Instructions to follow. Scan the following material for the string "degrees" and copy each line in which it appears.

Collected material.
▼

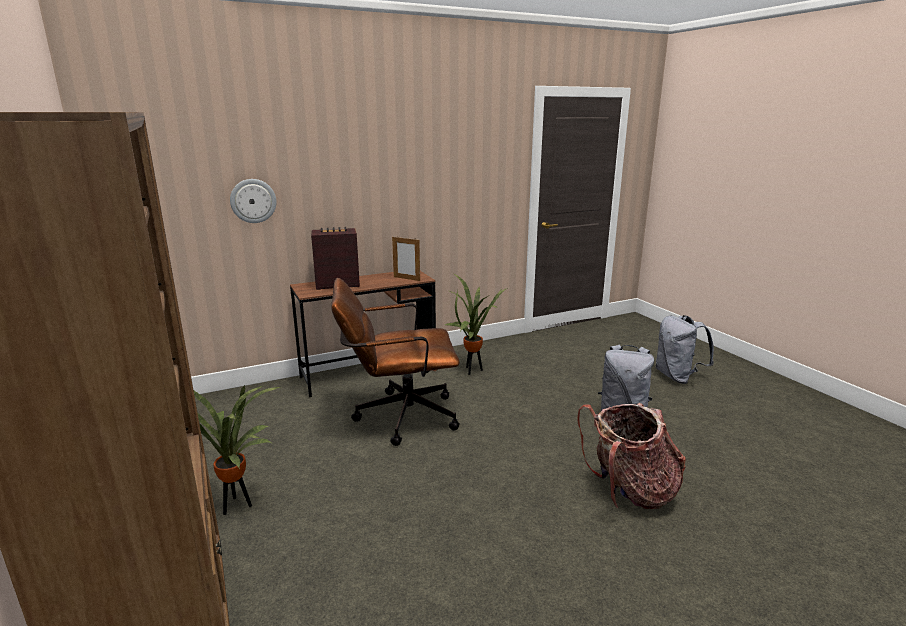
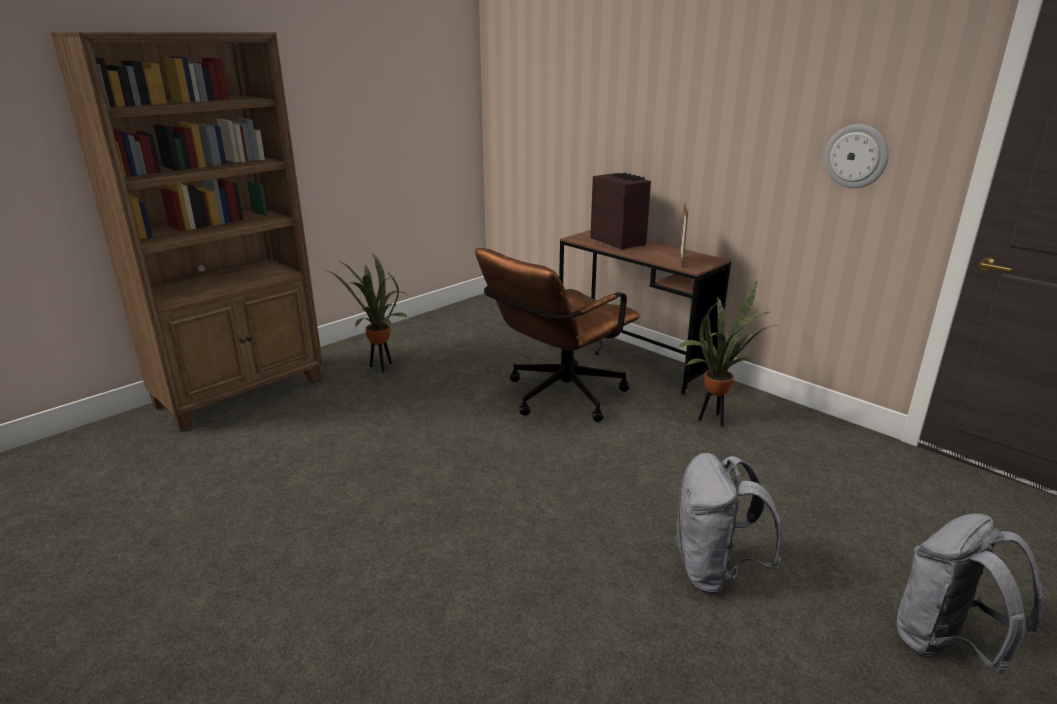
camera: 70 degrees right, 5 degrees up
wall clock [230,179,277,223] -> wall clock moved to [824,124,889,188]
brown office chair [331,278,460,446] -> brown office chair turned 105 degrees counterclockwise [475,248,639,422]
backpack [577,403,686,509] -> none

▲

Response to the task.
camera: 70 degrees right, 5 degrees up
brown office chair [331,278,460,446] -> brown office chair turned 105 degrees counterclockwise [475,248,639,422]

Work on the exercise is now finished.